**STATED GOAL:**
Copy out all the records below, switching every "Observed time" to "Recorded time" and keeping everything else the same. Leave the pictures out.
↓↓↓
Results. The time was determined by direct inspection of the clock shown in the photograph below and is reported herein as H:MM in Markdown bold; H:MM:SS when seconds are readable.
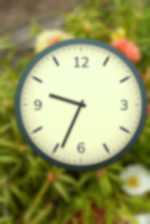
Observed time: **9:34**
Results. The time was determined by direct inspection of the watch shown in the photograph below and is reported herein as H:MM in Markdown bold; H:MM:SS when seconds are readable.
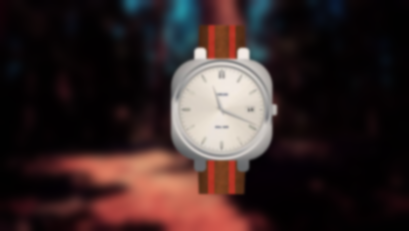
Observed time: **11:19**
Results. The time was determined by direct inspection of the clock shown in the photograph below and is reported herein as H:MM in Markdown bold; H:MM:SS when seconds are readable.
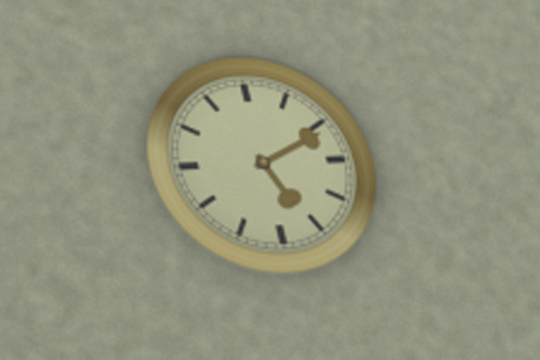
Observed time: **5:11**
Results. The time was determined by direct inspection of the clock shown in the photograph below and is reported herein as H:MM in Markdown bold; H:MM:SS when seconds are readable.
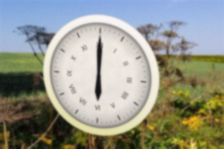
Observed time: **6:00**
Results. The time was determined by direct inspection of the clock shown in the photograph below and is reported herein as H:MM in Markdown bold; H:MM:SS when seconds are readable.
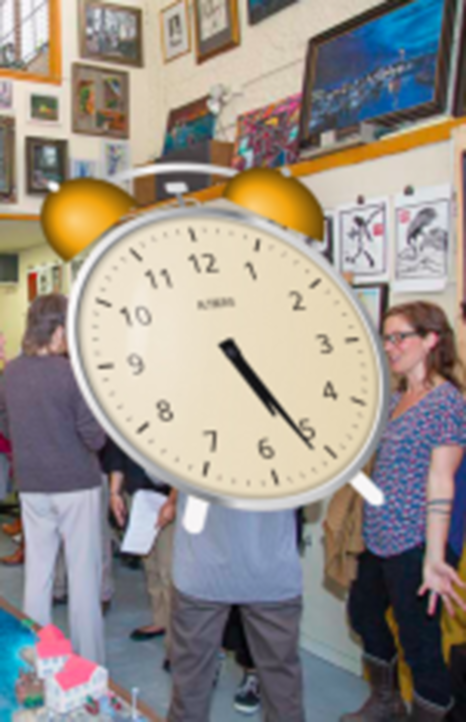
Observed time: **5:26**
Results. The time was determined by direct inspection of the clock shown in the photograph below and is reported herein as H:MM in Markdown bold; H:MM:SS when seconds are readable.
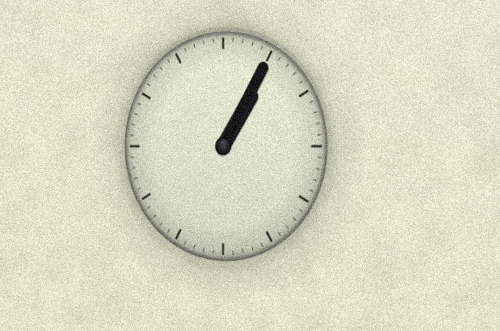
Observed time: **1:05**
↑↑↑
**FINAL ANSWER:**
Results. The time was determined by direct inspection of the clock shown in the photograph below and is reported herein as H:MM in Markdown bold; H:MM:SS when seconds are readable.
Recorded time: **9:34**
Results. The time was determined by direct inspection of the watch shown in the photograph below and is reported herein as H:MM in Markdown bold; H:MM:SS when seconds are readable.
Recorded time: **11:19**
Results. The time was determined by direct inspection of the clock shown in the photograph below and is reported herein as H:MM in Markdown bold; H:MM:SS when seconds are readable.
Recorded time: **5:11**
Results. The time was determined by direct inspection of the clock shown in the photograph below and is reported herein as H:MM in Markdown bold; H:MM:SS when seconds are readable.
Recorded time: **6:00**
Results. The time was determined by direct inspection of the clock shown in the photograph below and is reported herein as H:MM in Markdown bold; H:MM:SS when seconds are readable.
Recorded time: **5:26**
Results. The time was determined by direct inspection of the clock shown in the photograph below and is reported herein as H:MM in Markdown bold; H:MM:SS when seconds are readable.
Recorded time: **1:05**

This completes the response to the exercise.